La production porcine en passe de vivre une nouvelle crise ?
En ce début d’automne 2025, les signaux d’une nouvelle crise porcine se profilent. Un peu partout les prix décrochent en Europe. Un mouvement amplifié par la mise en place récente par la Chine de droits de douane sur le porc européen.

Depuis l’annonce par la Chine de la mise en place à partir du 10 septembre de droits de douane (15,6 à 62,4 %) sur les pièces de porcs en provenance de l’Union Européenne, les cours négociés sur les places européennes de marché du porc dévissent. Que ce soit au Marché du Porc Français (Plérin, Côtes-d’Armor), seul cadran de fixation du prix du vif en France (deux cotations par semaine) qui a perdu 28 centimes du kilo en deux mois ou dans les autres pays producteurs.
En réalité, la mise en place des mesures chinoises n’est pas réellement la cause de la plongée des cours mais agit comme un accélérateur. Car après quasiment trois années d’embellie, la filière porcine a commencé une lente décrue à partir de septembre 2024. Les prix ont entamé depuis une lente décrue. Avec pour conséquences la réduction des « marges des éleveurs, alors même que la demande intérieure reste prudente et que les pressions concurrentielles s’intensifient », indiquait en septembre l’IFIP dans une note de conjoncture.
27 % des exportations européennes vers la Chine
Avec les droits de douane imposés en Chine à l’entrée de certaines viandes et coproduits (typiquement les pieds et les oreilles), les prix pourraient chuter plus vite, craignent les spécialistes. La Chine constitue en effet un débouché important pour l’Europe, avec 27 % de ses exportations. Le maintien en Europe de certaines de ces pièces pourrait alourdir le marché. Il y a en plus un problème franco-français : une offre de mâles entiers plus importante que la demande.
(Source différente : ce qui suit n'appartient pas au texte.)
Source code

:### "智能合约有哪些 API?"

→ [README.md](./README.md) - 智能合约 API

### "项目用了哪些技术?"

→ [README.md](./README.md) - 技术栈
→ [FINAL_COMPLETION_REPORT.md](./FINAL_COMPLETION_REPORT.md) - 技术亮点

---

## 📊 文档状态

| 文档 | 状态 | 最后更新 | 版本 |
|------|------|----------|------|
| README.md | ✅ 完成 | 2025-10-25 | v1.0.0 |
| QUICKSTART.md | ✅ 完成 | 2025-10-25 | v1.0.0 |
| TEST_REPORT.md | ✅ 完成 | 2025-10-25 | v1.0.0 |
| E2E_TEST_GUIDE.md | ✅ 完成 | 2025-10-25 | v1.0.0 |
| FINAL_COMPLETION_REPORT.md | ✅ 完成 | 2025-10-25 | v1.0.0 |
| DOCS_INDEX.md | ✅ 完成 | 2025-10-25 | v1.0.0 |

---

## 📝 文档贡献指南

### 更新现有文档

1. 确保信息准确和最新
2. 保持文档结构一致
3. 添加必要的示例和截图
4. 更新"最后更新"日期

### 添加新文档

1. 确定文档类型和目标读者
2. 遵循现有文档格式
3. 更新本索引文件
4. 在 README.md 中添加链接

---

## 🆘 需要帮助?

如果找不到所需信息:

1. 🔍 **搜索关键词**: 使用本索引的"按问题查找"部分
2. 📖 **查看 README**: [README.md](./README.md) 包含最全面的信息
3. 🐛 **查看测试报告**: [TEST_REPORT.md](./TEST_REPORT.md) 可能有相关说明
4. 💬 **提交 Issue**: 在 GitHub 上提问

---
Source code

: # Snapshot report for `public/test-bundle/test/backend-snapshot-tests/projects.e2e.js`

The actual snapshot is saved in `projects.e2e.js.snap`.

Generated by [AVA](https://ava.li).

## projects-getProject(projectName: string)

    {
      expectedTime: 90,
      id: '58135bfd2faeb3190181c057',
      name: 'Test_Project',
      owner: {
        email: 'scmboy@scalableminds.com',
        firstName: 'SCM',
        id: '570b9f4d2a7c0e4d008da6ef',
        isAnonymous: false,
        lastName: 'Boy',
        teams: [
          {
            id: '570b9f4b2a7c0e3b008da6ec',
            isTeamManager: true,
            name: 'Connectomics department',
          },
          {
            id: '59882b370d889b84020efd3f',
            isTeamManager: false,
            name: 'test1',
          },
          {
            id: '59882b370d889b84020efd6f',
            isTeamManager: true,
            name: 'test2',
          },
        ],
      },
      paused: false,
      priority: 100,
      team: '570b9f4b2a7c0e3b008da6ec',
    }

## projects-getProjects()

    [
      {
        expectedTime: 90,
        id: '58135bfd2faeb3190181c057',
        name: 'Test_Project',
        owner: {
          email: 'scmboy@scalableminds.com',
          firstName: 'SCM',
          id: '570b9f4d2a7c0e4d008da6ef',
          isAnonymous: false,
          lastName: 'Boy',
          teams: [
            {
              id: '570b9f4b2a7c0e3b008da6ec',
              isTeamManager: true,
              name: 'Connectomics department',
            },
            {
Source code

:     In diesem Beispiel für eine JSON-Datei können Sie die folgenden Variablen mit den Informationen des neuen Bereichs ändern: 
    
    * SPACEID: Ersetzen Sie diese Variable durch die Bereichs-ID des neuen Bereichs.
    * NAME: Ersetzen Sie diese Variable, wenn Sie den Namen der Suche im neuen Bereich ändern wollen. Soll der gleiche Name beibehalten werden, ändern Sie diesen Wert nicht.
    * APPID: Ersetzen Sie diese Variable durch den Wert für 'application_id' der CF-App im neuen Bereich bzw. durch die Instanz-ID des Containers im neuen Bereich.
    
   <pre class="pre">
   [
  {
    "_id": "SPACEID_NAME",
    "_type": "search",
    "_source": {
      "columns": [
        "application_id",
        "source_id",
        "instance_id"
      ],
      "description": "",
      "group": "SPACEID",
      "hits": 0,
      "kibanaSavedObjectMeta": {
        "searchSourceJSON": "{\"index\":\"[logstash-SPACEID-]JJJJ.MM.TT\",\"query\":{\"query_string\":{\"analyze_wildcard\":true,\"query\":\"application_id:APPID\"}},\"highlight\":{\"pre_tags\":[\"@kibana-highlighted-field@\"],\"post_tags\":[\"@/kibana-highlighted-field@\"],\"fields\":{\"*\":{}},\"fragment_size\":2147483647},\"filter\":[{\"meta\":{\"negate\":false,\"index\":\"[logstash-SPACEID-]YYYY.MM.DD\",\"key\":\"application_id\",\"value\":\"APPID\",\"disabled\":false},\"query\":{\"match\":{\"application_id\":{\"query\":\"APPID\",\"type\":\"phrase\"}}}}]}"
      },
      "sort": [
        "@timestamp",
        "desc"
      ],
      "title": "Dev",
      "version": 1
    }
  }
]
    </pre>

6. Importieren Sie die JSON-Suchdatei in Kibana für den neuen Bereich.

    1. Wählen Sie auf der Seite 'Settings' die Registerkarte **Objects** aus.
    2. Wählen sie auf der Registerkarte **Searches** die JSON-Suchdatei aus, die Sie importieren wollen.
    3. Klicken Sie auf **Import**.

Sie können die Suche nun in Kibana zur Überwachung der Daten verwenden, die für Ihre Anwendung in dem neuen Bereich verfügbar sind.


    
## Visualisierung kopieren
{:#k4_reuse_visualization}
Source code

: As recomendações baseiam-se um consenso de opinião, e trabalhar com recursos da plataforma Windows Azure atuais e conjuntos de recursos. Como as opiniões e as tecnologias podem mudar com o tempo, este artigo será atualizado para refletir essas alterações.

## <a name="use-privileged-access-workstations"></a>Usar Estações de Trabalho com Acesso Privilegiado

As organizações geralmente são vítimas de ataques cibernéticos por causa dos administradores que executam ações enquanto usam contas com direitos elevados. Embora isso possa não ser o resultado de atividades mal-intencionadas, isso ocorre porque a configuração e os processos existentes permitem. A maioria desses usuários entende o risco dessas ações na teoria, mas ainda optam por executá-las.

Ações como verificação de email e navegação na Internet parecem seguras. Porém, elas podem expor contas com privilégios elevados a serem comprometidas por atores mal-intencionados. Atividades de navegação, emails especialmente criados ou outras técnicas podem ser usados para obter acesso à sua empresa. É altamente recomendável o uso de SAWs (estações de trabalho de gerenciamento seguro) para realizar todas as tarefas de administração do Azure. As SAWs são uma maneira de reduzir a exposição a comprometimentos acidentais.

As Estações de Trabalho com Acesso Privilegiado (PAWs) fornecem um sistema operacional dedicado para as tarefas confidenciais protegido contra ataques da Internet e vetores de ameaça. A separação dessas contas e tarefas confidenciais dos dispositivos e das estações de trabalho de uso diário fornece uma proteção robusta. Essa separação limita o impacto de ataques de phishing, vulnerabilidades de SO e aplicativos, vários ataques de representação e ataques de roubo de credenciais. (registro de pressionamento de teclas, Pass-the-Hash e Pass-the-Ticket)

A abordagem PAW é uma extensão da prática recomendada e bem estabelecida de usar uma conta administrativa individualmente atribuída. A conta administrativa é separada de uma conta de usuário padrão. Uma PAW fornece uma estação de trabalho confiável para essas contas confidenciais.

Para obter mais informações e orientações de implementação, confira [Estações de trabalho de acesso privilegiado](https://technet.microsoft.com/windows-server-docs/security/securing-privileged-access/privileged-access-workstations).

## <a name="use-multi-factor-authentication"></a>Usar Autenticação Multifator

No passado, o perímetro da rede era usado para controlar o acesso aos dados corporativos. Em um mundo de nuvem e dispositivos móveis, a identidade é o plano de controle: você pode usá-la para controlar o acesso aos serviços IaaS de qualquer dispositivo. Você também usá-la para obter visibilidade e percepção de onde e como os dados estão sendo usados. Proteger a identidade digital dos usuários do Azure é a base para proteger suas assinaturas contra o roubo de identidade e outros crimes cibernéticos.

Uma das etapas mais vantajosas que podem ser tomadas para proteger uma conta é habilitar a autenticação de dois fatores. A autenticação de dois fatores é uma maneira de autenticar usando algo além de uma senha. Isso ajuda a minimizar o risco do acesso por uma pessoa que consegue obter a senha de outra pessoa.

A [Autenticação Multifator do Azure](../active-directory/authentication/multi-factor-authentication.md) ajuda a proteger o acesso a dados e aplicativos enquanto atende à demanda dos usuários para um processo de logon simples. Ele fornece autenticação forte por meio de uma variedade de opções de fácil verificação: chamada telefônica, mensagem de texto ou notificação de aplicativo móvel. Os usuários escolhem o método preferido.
Au MPF jeudi 25 septembre, la chute a semblé atteindre un palier avec la reconduction du prix (1,616 euro en prix de base).
Il n’empêche, « c’est un prix qui est tout juste au niveau du coût de production d’un kilo de porc », s’inquiète Sébastien Lamour, éleveur dans le Finistère, en charge du dossier aux Jeunes Agriculteurs de Bretagne. Dans les Pyrénées-Atlantiques, l’éleveuse Manon Pisani ne cache pas non plus son inquiétude. Observant la tension sur les prix un peu partout en Europe, la référente porc aux JA national redoute « de l’anxiété chez les éleveurs et de l’insécurité dans leurs fermes ». La crise latente fait craindre la remise en cause par certains du rôle du MPF dans la fixation du prix.
Des lueurs d’espoir ?
En Bretagne qui représente 58 % de la production nationale (source IFIP), l’Union des groupements de producteurs de viande de Bretagne (UGPVB) « rappelle que le MPF est un outil transparent et reconnu qui a toujours permis de fixer un prix juste et représentatif de la réalité économique ». C’est un outil que les JA défendent ardemment, soulignent Manon Pisani et Sébastien Lamour. Un rassemblement devant les locaux du MPF à Plérin a d’ailleurs été organisée jeudi 27 septembre.
Dans cette situation incertaine, il y a quelques lueurs d’espoir. « En Europe, l’Allemagne a choisi de maintenir son prix directeur, ce qui pourrait favoriser une stabilisation des prix dans les autres pays », indiquait jeudi le MPF sur son site Internet. Par ailleurs, le prix de l’aliment devrait logiquement s’ajuster à la baisse, les cours mondiaux de céréales étant en recul depuis plusieurs mois. Jusqu’à la mi-septembre, ce n’était pas vraiment le cas et les JA Bretagne s’en étaient inquiétés. Enfin, la consommation de viande de porcs reste dynamique.